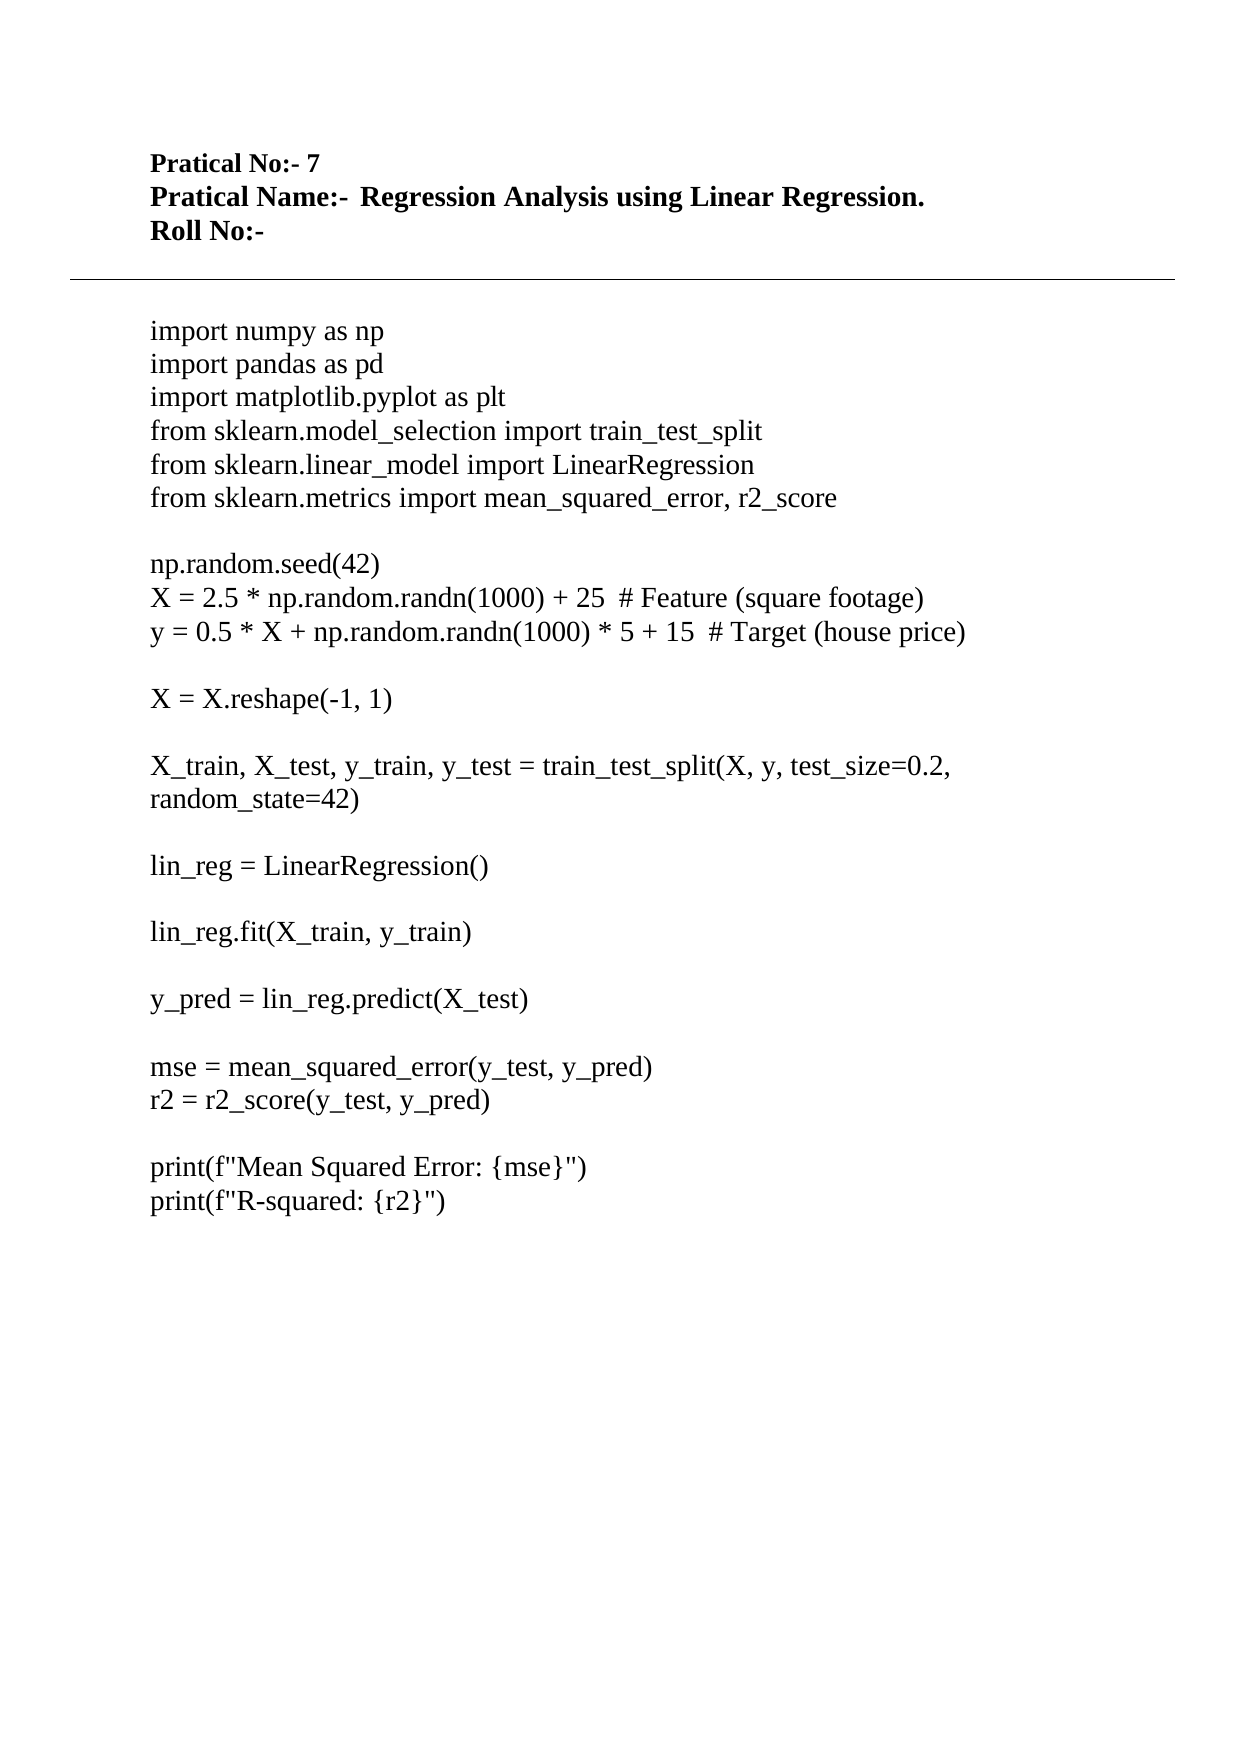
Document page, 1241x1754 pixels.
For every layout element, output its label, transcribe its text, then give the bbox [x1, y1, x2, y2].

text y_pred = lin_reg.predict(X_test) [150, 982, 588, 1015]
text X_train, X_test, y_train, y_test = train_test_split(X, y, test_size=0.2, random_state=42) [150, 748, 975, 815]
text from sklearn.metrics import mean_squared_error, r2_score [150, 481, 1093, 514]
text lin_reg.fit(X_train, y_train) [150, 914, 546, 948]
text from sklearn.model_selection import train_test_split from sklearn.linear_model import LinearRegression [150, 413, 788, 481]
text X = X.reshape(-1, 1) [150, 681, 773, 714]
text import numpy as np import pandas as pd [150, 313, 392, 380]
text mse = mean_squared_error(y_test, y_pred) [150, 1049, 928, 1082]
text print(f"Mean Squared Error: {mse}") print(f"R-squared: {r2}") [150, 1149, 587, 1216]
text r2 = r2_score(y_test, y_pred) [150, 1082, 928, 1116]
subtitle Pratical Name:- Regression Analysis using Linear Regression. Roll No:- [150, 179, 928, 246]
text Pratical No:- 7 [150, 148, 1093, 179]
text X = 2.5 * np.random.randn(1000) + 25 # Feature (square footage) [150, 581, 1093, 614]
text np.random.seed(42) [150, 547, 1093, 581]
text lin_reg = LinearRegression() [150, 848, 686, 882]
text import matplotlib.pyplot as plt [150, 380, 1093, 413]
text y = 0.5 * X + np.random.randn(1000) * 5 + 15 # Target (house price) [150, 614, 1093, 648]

##############################

• INSTRUCTION
The line containing "For every layout" and every line after it, through the end of the records above: output exactly those, and nothing else.

• SOLUTION
For every layout element, output its label, transcribe its text, then give the bbox [x1, y1, x2, y2].

text y_pred = lin_reg.predict(X_test) [150, 982, 588, 1015]
text X_train, X_test, y_train, y_test = train_test_split(X, y, test_size=0.2, random_state=42) [150, 748, 975, 815]
text from sklearn.metrics import mean_squared_error, r2_score [150, 481, 1093, 514]
text lin_reg.fit(X_train, y_train) [150, 914, 546, 948]
text from sklearn.model_selection import train_test_split from sklearn.linear_model import LinearRegression [150, 413, 788, 481]
text X = X.reshape(-1, 1) [150, 681, 773, 714]
text import numpy as np import pandas as pd [150, 313, 392, 380]
text mse = mean_squared_error(y_test, y_pred) [150, 1049, 928, 1082]
text print(f"Mean Squared Error: {mse}") print(f"R-squared: {r2}") [150, 1149, 587, 1216]
text r2 = r2_score(y_test, y_pred) [150, 1082, 928, 1116]
subtitle Pratical Name:- Regression Analysis using Linear Regression. Roll No:- [150, 179, 928, 246]
text Pratical No:- 7 [150, 148, 1093, 179]
text X = 2.5 * np.random.randn(1000) + 25 # Feature (square footage) [150, 581, 1093, 614]
text np.random.seed(42) [150, 547, 1093, 581]
text lin_reg = LinearRegression() [150, 848, 686, 882]
text import matplotlib.pyplot as plt [150, 380, 1093, 413]
text y = 0.5 * X + np.random.randn(1000) * 5 + 15 # Target (house price) [150, 614, 1093, 648]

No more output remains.